If the cartridges supplied with the Deskjet 1050 are the same size as the ones you buy, it would pay you just to buy a new printer whenever the cartridge runs out. This does not please me; it is a disgrace.

Now, curiously HP does not specify how much ink is in its 301 cartridges. Rather, it gives page yields. So we learn here that the HP 301 black ink cartridge  delivers 190 pages of average coverage. The high-capacity HP 301XL delivers 480 pages.

My old printer, as it happens, also has standard and high-capacity versions. The HP 45 standard (21ml) delivers 490 pages. The HP 45 high-capacity (42ml), which is the only one I have ever bought, delivers 930 pages.

In other words, mysteriously, what is now high-capacity is less than what used to be standard; what used to be high-capacity is no longer available, if you get the latest HP DeskJet.

You can pay a lot more than this for inkjet cartridges. Prices of £30 to £40 or more are common, for three-colour cartridges. Together with a black, it might cost you £60 or more to replenish.

This drives users towards the thriving alternative market in refurbished or compatible cartridges. This is unfortunate, because all inks are not equal, and a leaky or substandard cartridge can damage your printer. On the other hand, if you do the sums, the saving from just a couple of cartridge replacement cycles may be enough to buy a new printer. Buying the non-approved refills is the rational thing to do.

I am not picking on HP. Others vendors are equally bad.

Where do we go from here?

So where do we go from here? Logically, we should ignore the price sticker on the printers and look at the cost per page, which means mostly we won’t be buying these machines. We do though; in fact, I nearly bought the cheap Tesco printer this morning just to solve a problem, and so the cycle continues.

I would like to see the regulators take action on this. Instead of forcing Microsoft to produce pointless N editions of Windows, which nobody buys, maybe the EU could specify a minimum page yield for ink cartridges, to force change, or otherwise regulate this wasteful and damaging business practice.
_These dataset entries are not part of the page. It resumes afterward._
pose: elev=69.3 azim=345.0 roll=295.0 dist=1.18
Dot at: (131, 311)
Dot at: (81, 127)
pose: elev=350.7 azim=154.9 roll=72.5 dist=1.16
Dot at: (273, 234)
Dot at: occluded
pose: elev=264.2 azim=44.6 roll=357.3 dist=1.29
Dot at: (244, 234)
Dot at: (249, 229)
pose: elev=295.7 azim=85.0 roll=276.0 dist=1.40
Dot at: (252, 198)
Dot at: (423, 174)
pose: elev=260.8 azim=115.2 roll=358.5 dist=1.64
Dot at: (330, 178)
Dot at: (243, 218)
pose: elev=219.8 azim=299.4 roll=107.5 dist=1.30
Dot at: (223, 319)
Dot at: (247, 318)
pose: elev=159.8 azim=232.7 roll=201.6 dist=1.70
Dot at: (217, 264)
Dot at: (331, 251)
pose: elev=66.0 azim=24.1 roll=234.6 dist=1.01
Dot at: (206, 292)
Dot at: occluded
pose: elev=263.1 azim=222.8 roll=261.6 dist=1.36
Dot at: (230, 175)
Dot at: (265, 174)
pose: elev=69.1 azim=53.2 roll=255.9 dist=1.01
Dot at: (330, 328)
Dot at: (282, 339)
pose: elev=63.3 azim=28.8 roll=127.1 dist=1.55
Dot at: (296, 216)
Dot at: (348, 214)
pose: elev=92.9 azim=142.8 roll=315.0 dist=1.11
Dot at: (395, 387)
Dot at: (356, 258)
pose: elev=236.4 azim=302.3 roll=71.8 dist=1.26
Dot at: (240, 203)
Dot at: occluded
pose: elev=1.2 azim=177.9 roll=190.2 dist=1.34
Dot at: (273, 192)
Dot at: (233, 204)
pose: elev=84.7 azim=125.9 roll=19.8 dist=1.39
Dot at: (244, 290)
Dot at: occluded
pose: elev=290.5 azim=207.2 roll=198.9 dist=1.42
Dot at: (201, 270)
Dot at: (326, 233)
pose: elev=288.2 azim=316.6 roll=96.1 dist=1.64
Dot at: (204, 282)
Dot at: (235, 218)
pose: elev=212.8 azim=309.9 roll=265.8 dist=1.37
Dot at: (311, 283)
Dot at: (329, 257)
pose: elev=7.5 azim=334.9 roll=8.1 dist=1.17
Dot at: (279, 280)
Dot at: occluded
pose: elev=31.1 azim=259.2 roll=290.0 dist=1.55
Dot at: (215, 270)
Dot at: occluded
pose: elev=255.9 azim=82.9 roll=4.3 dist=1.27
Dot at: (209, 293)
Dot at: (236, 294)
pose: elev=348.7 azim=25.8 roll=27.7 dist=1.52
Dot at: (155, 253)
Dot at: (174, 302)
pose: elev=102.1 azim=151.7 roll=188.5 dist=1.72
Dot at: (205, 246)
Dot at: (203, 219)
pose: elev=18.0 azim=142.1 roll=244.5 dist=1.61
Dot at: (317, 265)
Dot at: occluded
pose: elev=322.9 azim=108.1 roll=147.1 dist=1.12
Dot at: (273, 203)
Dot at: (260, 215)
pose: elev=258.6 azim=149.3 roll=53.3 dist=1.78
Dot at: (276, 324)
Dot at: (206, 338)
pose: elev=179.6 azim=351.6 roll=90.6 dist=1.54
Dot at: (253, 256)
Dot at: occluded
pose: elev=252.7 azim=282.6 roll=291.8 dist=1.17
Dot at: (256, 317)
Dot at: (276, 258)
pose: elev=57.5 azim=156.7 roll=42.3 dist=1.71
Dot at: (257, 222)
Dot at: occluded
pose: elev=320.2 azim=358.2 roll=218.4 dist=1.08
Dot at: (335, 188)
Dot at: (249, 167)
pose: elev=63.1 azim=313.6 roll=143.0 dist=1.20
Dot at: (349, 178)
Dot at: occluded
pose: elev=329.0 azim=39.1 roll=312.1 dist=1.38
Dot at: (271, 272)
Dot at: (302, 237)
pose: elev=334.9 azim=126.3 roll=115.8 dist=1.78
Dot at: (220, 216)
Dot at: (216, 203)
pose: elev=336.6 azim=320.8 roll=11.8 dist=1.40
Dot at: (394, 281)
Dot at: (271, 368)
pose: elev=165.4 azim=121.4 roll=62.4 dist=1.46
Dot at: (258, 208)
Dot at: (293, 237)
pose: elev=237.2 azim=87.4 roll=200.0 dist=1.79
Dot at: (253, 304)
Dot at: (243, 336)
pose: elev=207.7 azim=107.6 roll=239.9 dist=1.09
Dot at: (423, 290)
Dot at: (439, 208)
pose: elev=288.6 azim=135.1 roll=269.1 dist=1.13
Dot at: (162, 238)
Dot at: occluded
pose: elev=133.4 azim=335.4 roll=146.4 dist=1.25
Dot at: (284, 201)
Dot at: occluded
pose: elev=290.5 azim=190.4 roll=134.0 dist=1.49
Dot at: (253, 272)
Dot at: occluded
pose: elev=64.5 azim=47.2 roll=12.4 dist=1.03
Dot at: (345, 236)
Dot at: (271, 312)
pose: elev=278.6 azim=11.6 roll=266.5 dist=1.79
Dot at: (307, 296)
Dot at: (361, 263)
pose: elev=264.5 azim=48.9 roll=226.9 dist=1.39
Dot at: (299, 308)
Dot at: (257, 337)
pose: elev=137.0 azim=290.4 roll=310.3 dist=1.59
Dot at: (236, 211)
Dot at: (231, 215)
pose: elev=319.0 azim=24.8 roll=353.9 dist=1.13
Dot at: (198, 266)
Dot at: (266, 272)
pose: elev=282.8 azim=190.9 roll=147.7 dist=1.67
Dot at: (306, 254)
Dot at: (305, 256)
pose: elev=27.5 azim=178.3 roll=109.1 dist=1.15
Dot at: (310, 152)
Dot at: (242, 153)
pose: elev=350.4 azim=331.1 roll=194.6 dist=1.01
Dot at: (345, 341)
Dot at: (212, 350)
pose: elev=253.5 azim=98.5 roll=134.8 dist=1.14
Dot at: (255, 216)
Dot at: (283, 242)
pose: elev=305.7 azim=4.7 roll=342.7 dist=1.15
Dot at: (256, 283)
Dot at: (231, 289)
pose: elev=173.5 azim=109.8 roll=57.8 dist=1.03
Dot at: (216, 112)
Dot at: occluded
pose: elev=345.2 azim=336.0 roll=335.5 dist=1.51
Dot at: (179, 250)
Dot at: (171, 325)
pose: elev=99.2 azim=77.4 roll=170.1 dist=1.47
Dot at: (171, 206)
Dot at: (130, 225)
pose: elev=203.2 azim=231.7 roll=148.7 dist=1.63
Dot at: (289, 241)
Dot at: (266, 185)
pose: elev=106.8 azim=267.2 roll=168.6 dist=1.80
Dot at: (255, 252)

Finally, if you are from HP or Canon or Epson or the like and want to tell me about the high quality and expensive research behind your ink technology, you are welcome, as long as you also tell me two things:

  • What is the ratio of manufacturing cost to retail price for your inkjet printers?
  • What is the ratio of manufacturing cost to retail price for your inkjet cartridges?

Thank you.

Update: I made some progress with Error 6A80. The print head is fine. Now, many people on the internet have reported this problem, though there are likely multiple reasons for it, but the only relevant article I’ve found is this one, which is in German. Note the helpful pictures. The print head should park at the right of the machine, where there are some pads and wipers that maintain the head. On my machine the wipers had got stuck in the forward position – see the first image in the thread. When I pushed them back – second image on page two – the error cleared. However it reappeared shortly after; but I now think that somehow cleaning up this part of the printer (which is hard to get at) could fix it.

Further update: I did eventually take the printer apart and pretty much fixed it.